• [RECORDS SHOWN]
BEGIN

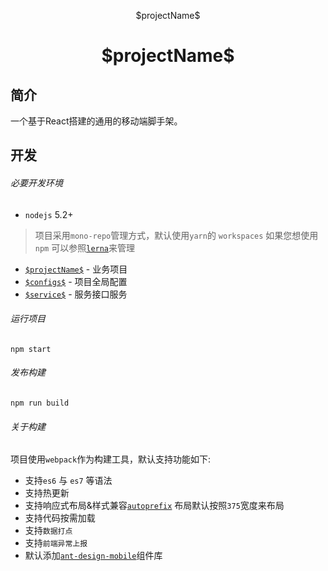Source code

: 
<p align="center">
  $projectName$
</p>
<h1 align="center">$projectName$</h1>

## 简介

一个基于React搭建的通用的移动端脚手架。

## 开发

###### 必要开发环境

- `nodejs` 5.2+

> 项目采用`mono-repo`管理方式，默认使用`yarn`的 `workspaces` 如果您想使用 `npm`
可以参照[`lerna`](https://github.com/lerna/lerna)来管理

- [`$projectName$`](packages/genesis-design) - 业务项目
- [`$configs$`](packages/genesis-mobile) - 项目全局配置
- [`$service$`](packages/genesis-modules) - 服务接口服务

###### 运行项目

```shell
npm start
```

###### 发布构建

```shell
npm run build
```

###### 关于构建

项目使用`webpack`作为构建工具，默认支持功能如下:

- 支持`es6` 与 `es7` 等语法
- 支持热更新
- 支持响应式布局&样式兼容[`autoprefix`](https://github.com/postcss/autoprefixer) 布局默认按照`375`宽度来布局
- 支持代码按需加载
- 支持`数据打点`
- 支持`前端异常上报`
- 默认添加[`ant-design-mobile`](https://github.com/ant-design/ant-design-mobile/)组件库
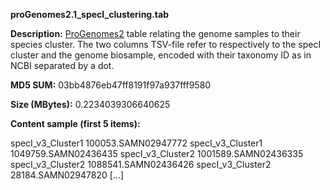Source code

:**proGenomes2.1_specI_clustering.tab**

**Description:**	[ProGenomes2](progenomes.embl.de/) table relating the genome samples to their species cluster.
                        The two columns TSV-file refer to respectively to the specI cluster and the
                        genome biosample, encoded with their taxonomy ID as in NCBI separated by a dot.

**MD5 SUM:**	03bb4876eb47ff8191f97a937fff9580

**Size (MBytes):**	0.2234039306640625

**Content sample (first 5 items):**

specI_v3_Cluster1	100053.SAMN02947772
specI_v3_Cluster1	1049759.SAMN02436435
specI_v3_Cluster2	1001589.SAMN02436335
specI_v3_Cluster2	1088541.SAMN02436426
specI_v3_Cluster2	28184.SAMN02947820
[...]
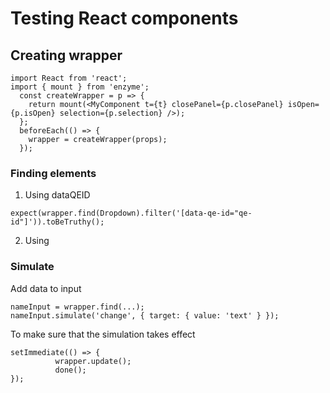 # Testing React components 

## Creating wrapper

```
import React from 'react';
import { mount } from 'enzyme';
  const createWrapper = p => {
    return mount(<MyComponent t={t} closePanel={p.closePanel} isOpen={p.isOpen} selection={p.selection} />);
  };
  beforeEach(() => {
    wrapper = createWrapper(props);
  });
```

### Finding elements
1. Using dataQEID
```
expect(wrapper.find(Dropdown).filter('[data-qe-id="qe-id"]')).toBeTruthy();
```

2. Using 

### Simulate

Add data to input
```
nameInput = wrapper.find(...);
nameInput.simulate('change', { target: { value: 'text' } });
```
To make sure that the simulation takes effect
```
setImmediate(() => {
          wrapper.update();
          done();
});
```

        
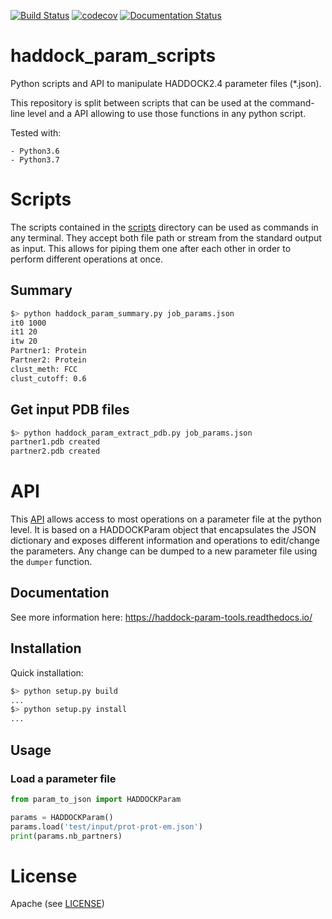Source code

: [![Build Status](https://travis-ci.com/mtrellet/haddock_param_tools.svg?branch=master)](https://travis-ci.com/mtrellet/haddock_param_tools)
[![codecov](https://codecov.io/gh/mtrellet/haddock_param_tools/branch/master/graph/badge.svg)](https://codecov.io/gh/mtrellet/haddock_param_tools)
[![Documentation Status](https://readthedocs.org/projects/haddock-param-tools/badge/?version=latest)](https://haddock-param-tools.readthedocs.io/en/latest/?badge=latest)

# haddock_param_scripts
Python scripts and API to manipulate HADDOCK2.4 parameter files (*.json).

This repository is split between scripts that can be used at the command-line level
and a API allowing to use those functions in any python script.

Tested with:

    - Python3.6 
    - Python3.7

# Scripts

The scripts contained in the [scripts](scripts/) directory can be used as commands in any terminal.
They accept both file path or stream from the standard output as input. This allows for piping them
one after each other in order to perform different operations at once.

## Summary

```bash
$> python haddock_param_summary.py job_params.json
it0	1000
it1	20
itw	20
Partner1: Protein
Partner2: Protein
clust_meth: FCC
clust_cutoff: 0.6
```

## Get input PDB files

```bash
$> python haddock_param_extract_pdb.py job_params.json
partner1.pdb created
partner2.pdb created
```

# API

This [API](param_to_json) allows access to most operations on a parameter file at the python level. 
It is based on a HADDOCKParam object that encapsulates the JSON dictionary and exposes different 
information and operations to edit/change the parameters. Any change can be dumped to a new parameter 
file using the `dumper` function.

## Documentation

See more information here: https://haddock-param-tools.readthedocs.io/

## Installation

Quick installation:

```bash
$> python setup.py build
...
$> python setup.py install
...
```

## Usage

### Load a parameter file

```python
from param_to_json import HADDOCKParam

params = HADDOCKParam()
params.load('test/input/prot-prot-em.json')
print(params.nb_partners)
```

# License

Apache (see [LICENSE](LICENSE))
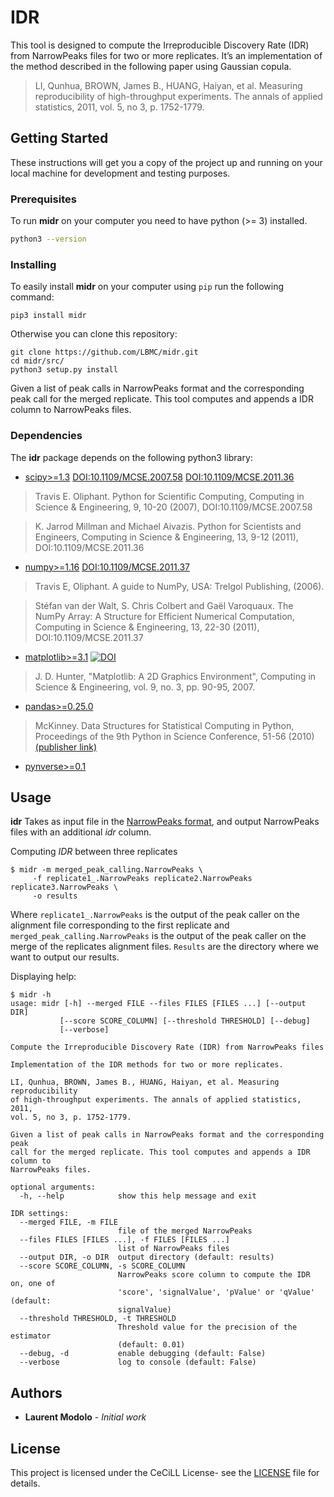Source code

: # IDR

This tool is designed to compute the Irreproducible Discovery Rate (IDR)
from NarrowPeaks files for two or more replicates.
It’s an implementation of the method described in the following paper using
Gaussian copula.

> LI, Qunhua, BROWN, James B., HUANG, Haiyan, et al. Measuring reproducibility
> of high-throughput experiments. The annals of applied statistics, 2011,
> vol. 5, no 3, p. 1752-1779.

## Getting Started

These instructions will get you a copy of the project up and running on your
local machine for development and testing purposes.

### Prerequisites

To run **midr** on your computer you need to have python (>= 3) installed.

```sh
python3 --version
```

### Installing

To easily install **midr** on your computer using `pip` run the following command:

```
pip3 install midr
```

Otherwise you can clone this repository:

```
git clone https://github.com/LBMC/midr.git
cd midr/src/
python3 setup.py install
```

Given a list of peak calls in NarrowPeaks format and the corresponding peak
call for the merged replicate. This tool computes and appends a IDR column to
NarrowPeaks files.

### Dependencies

The **idr** package depends on the following python3 library:

- [scipy>=1.3](https://scipy.org) [DOI:10.1109/MCSE.2007.58](https://doi.org/10.1109/MCSE.2007.58) [DOI:10.1109/MCSE.2011.36](https://doi.org/10.1109/MCSE.2011.36)

> Travis E. Oliphant. Python for Scientific Computing, Computing in Science &
> Engineering, 9, 10-20 (2007), DOI:10.1109/MCSE.2007.58

> K. Jarrod Millman and Michael Aivazis. Python for Scientists and Engineers,
> Computing in Science & Engineering, 13, 9-12 (2011),
> DOI:10.1109/MCSE.2011.36


- [numpy>=1.16](https://numpy.org/) [DOI:10.1109/MCSE.2011.37](https://doi.org/10.1109/MCSE.2010.118)

> Travis E, Oliphant. A guide to NumPy, USA: Trelgol Publishing, (2006).

> Stéfan van der Walt, S. Chris Colbert and Gaël Varoquaux. The NumPy Array:
> A Structure for Efficient Numerical Computation, Computing in Science &
> Engineering, 13, 22-30 (2011), DOI:10.1109/MCSE.2011.37

- [matplotlib>=3.1](https://github.com/matplotlib/matplotlib/tree/v3.1.1) [![DOI](https://zenodo.org/badge/DOI/10.5281/zenodo.3264781.svg)](https://doi.org/10.5281/zenodo.3264781)

>  J. D. Hunter, "Matplotlib: A 2D Graphics Environment",
> Computing in Science & Engineering, vol. 9, no. 3, pp. 90-95, 2007.

- [pandas>=0.25.0](https://pandas.pydata.org)
> McKinney. Data Structures for Statistical Computing in Python, Proceedings
> of the 9th Python in Science Conference, 51-56 (2010) [(publisher link)](http://conference.scipy.org/proceedings/scipy2010/mckinney.html)

- [pynverse>=0.1](https://pypi.org/project/pynverse/)

## Usage

**idr** Takes as input file in the [NarrowPeaks format](https://genome.ucsc.edu/FAQ/FAQformat.html#format12),
and output NarrowPeaks files with an additional *idr* column.

Computing *IDR* between three replicates

```
$ midr -m merged_peak_calling.NarrowPeaks \
     -f replicate1_.NarrowPeaks replicate2.NarrowPeaks replicate3.NarrowPeaks \
     -o results
```

Where `replicate1_.NarrowPeaks` is the output of the peak caller on the 
alignment file corresponding to the first replicate and 
`merged_peak_calling.NarrowPeaks` is the output of the peak caller on the merge
of the replicates alignment files.
`Results` are the directory where we want to output our results.

Displaying help:

```
$ midr -h
usage: midr [-h] --merged FILE --files FILES [FILES ...] [--output DIR]       
           [--score SCORE_COLUMN] [--threshold THRESHOLD] [--debug]           
           [--verbose]                                                        
                                                                              
Compute the Irreproducible Discovery Rate (IDR) from NarrowPeaks files        
                                                                              
Implementation of the IDR methods for two or more replicates.                 
                                                                              
LI, Qunhua, BROWN, James B., HUANG, Haiyan, et al. Measuring reproducibility  
of high-throughput experiments. The annals of applied statistics, 2011,       
vol. 5, no 3, p. 1752-1779.                                                   
                                                                              
Given a list of peak calls in NarrowPeaks format and the corresponding peak   
call for the merged replicate. This tool computes and appends a IDR column to  
NarrowPeaks files.                                                            
                                                                              
optional arguments:                                                           
  -h, --help            show this help message and exit                       
                                                                              
IDR settings:                                                                 
  --merged FILE, -m FILE                                                      
                        file of the merged NarrowPeaks                        
  --files FILES [FILES ...], -f FILES [FILES ...]                             
                        list of NarrowPeaks files                             
  --output DIR, -o DIR  output directory (default: results)                   
  --score SCORE_COLUMN, -s SCORE_COLUMN                                       
                        NarrowPeaks score column to compute the IDR on, one of
                        'score', 'signalValue', 'pValue' or 'qValue' (default:
                        signalValue)                                          
  --threshold THRESHOLD, -t THRESHOLD                                         
                        Threshold value for the precision of the estimator    
                        (default: 0.01)                                       
  --debug, -d           enable debugging (default: False)                     
  --verbose             log to console (default: False)                       
```


## Authors

* **Laurent Modolo** - *Initial work*

## License

This project is licensed under the CeCiLL License- see the [LICENSE](LICENSE) file for details.
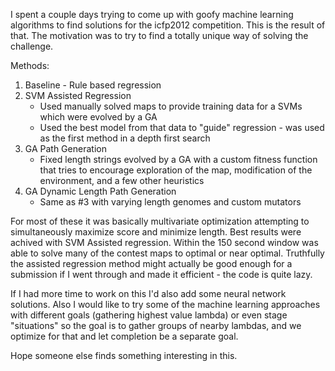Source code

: I spent a couple days trying to come up with goofy machine learning algorithms to find solutions for the icfp2012 competition. This is the result of that. The motivation was to try to find a totally unique way of solving the challenge.


Methods:
1) Baseline - Rule based regression
2) SVM Assisted Regression
	- Used manually solved maps to provide training data for a SVMs which were evolved by a GA
	- Used the best model from that data to "guide" regression - was used as the first method in a depth first search
3) GA Path Generation
	- Fixed length strings evolved by a GA with a custom fitness function that tries to encourage exploration of the map, modification of the environment, and a few other heuristics
4) GA Dynamic Length Path Generation
	- Same as #3 with varying length genomes and custom mutators

For most of these it was basically multivariate optimization attempting to simultaneously maximize score and minimize length. Best results were achived with SVM Assisted regression. Within the 150 second window was able to solve many of the contest maps to optimal or near optimal.  Truthfully the assisted regression method might actually be good enough for a submission if I went through and made it efficient - the code is quite lazy.

If I had more time to work on this I'd also add some neural network solutions. Also I would like to try some of the machine learning approaches with different goals (gathering highest value lambda) or even stage "situations" so the goal is to gather groups of nearby lambdas, and we optimize for that and let completion be a separate goal.

Hope someone else finds something interesting in this.
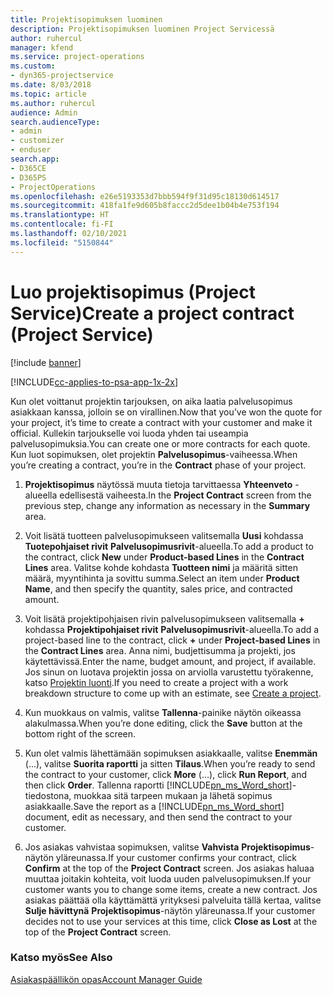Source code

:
 ```yaml
---
title: Projektisopimuksen luominen
description: Projektisopimuksen luominen Project Servicessä
author: ruhercul
manager: kfend
ms.service: project-operations
ms.custom:
- dyn365-projectservice
ms.date: 8/03/2018
ms.topic: article
ms.author: ruhercul
audience: Admin
search.audienceType:
- admin
- customizer
- enduser
search.app:
- D365CE
- D365PS
- ProjectOperations
ms.openlocfilehash: e26e5193353d7bbb594f9f31d95c18130d614517
ms.sourcegitcommit: 418fa1fe9d605b8faccc2d5dee1b04b4e753f194
ms.translationtype: HT
ms.contentlocale: fi-FI
ms.lasthandoff: 02/10/2021
ms.locfileid: "5150844"
---
```

# <a name="create-a-project-contract-project-service"></a><span data-ttu-id="18820-103">Luo projektisopimus (Project Service)</span><span class="sxs-lookup"><span data-stu-id="18820-103">Create a project contract (Project Service)</span></span>

[!include [banner](../includes/psa-now-project-operations.md)]

[!INCLUDE[cc-applies-to-psa-app-1x-2x](../includes/cc-applies-to-psa-app-1x-2x.md)]

<span data-ttu-id="18820-104">Kun olet voittanut projektin tarjouksen, on aika laatia palvelusopimus asiakkaan kanssa, jolloin se on virallinen.</span><span class="sxs-lookup"><span data-stu-id="18820-104">Now that you’ve won the quote for your project, it’s time to create a contract with your customer and make it official.</span></span> <span data-ttu-id="18820-105">Kullekin tarjoukselle voi luoda yhden tai useampia palvelusopimuksia.</span><span class="sxs-lookup"><span data-stu-id="18820-105">You can create one or more contracts for each quote.</span></span> <span data-ttu-id="18820-106">Kun luot sopimuksen, olet projektin **Palvelusopimus**-vaiheessa.</span><span class="sxs-lookup"><span data-stu-id="18820-106">When you’re creating a contract, you’re in the **Contract** phase of your project.</span></span>  
  
1. <span data-ttu-id="18820-107">**Projektisopimus** näytössä muuta tietoja tarvittaessa **Yhteenveto** -alueella edellisestä vaiheesta.</span><span class="sxs-lookup"><span data-stu-id="18820-107">In the **Project Contract** screen from the previous step, change any information as necessary in the **Summary** area.</span></span>  
  
2. <span data-ttu-id="18820-108">Voit lisätä tuotteen palvelusopimukseen valitsemalla **Uusi** kohdassa **Tuotepohjaiset rivit** **Palvelusopimusrivit**-alueella.</span><span class="sxs-lookup"><span data-stu-id="18820-108">To add a product to the contract, click **New** under **Product-based Lines** in the **Contract Lines** area.</span></span> <span data-ttu-id="18820-109">Valitse kohde kohdasta **Tuotteen nimi** ja määritä sitten määrä, myyntihinta ja sovittu summa.</span><span class="sxs-lookup"><span data-stu-id="18820-109">Select an item under **Product Name**, and then specify the quantity, sales price, and contracted amount.</span></span>  
  
3. <span data-ttu-id="18820-110">Voit lisätä projektipohjaisen rivin palvelusopimukseen valitsemalla **+** kohdassa **Projektipohjaiset rivit** **Palvelusopimusrivit**-alueella.</span><span class="sxs-lookup"><span data-stu-id="18820-110">To add a project-based line to the contract, click **+** under **Project-based Lines** in the **Contract Lines** area.</span></span> <span data-ttu-id="18820-111">Anna nimi, budjettisumma ja projekti, jos käytettävissä.</span><span class="sxs-lookup"><span data-stu-id="18820-111">Enter the name, budget amount, and project, if available.</span></span> <span data-ttu-id="18820-112">Jos sinun on luotava projektin jossa on arviolla varustettu työrakenne, katso [Projektin luonti](../psa/create-project.md).</span><span class="sxs-lookup"><span data-stu-id="18820-112">If you need to create a project with a work breakdown structure to come up with an estimate, see [Create a project](../psa/create-project.md).</span></span>  
  
4. <span data-ttu-id="18820-113">Kun muokkaus on valmis, valitse **Tallenna**-painike näytön oikeassa alakulmassa.</span><span class="sxs-lookup"><span data-stu-id="18820-113">When you’re done editing, click the **Save** button at the bottom right of the screen.</span></span>  
  
5. <span data-ttu-id="18820-114">Kun olet valmis lähettämään sopimuksen asiakkaalle, valitse **Enemmän** (...), valitse **Suorita raportti** ja sitten **Tilaus**.</span><span class="sxs-lookup"><span data-stu-id="18820-114">When you’re ready to send the contract to your customer, click **More** (…), click **Run Report**, and then click **Order**.</span></span> <span data-ttu-id="18820-115">Tallenna raportti [!INCLUDE[pn_ms_Word_short](../includes/pn-ms-word-short.md)]-tiedostona, muokkaa sitä tarpeen mukaan ja lähetä sopimus asiakkaalle.</span><span class="sxs-lookup"><span data-stu-id="18820-115">Save the report as a [!INCLUDE[pn_ms_Word_short](../includes/pn-ms-word-short.md)] document, edit as necessary, and then send the contract to your customer.</span></span>  
  
6. <span data-ttu-id="18820-116">Jos asiakas vahvistaa sopimuksen, valitse **Vahvista** **Projektisopimus**-näytön yläreunassa.</span><span class="sxs-lookup"><span data-stu-id="18820-116">If your customer confirms your contract, click **Confirm** at the top of the **Project Contract** screen.</span></span> <span data-ttu-id="18820-117">Jos asiakas haluaa muuttaa joitakin kohteita, voit luoda uuden palvelusopimuksen.</span><span class="sxs-lookup"><span data-stu-id="18820-117">If your customer wants you to change some items, create a new contract.</span></span> <span data-ttu-id="18820-118">Jos asiakas päättää olla käyttämättä yrityksesi palveluita tällä kertaa, valitse **Sulje hävittynä** **Projektisopimus**-näytön yläreunassa.</span><span class="sxs-lookup"><span data-stu-id="18820-118">If your customer decides not to use your services at this time, click **Close as Lost** at the top of the **Project Contract** screen.</span></span>  
  
### <a name="see-also"></a><span data-ttu-id="18820-119">Katso myös</span><span class="sxs-lookup"><span data-stu-id="18820-119">See Also</span></span>  
 [<span data-ttu-id="18820-120">Asiakaspäällikön opas</span><span class="sxs-lookup"><span data-stu-id="18820-120">Account Manager Guide</span></span>](../psa/account-manager-guide.md)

END

• [ACTIVITY] Pull every line containing "solutions" out of the material and copy it.

• [OUTPUT BELOW]
: I spent a couple days trying to come up with goofy machine learning algorithms to find solutions for the icfp2012 competition. This is the result of that. The motivation was to try to find a totally unique way of solving the challenge.
If I had more time to work on this I'd also add some neural network solutions. Also I would like to try some of the machine learning approaches with different goals (gathering highest value lambda) or even stage "situations" so the goal is to gather groups of nearby lambdas, and we optimize for that and let completion be a separate goal.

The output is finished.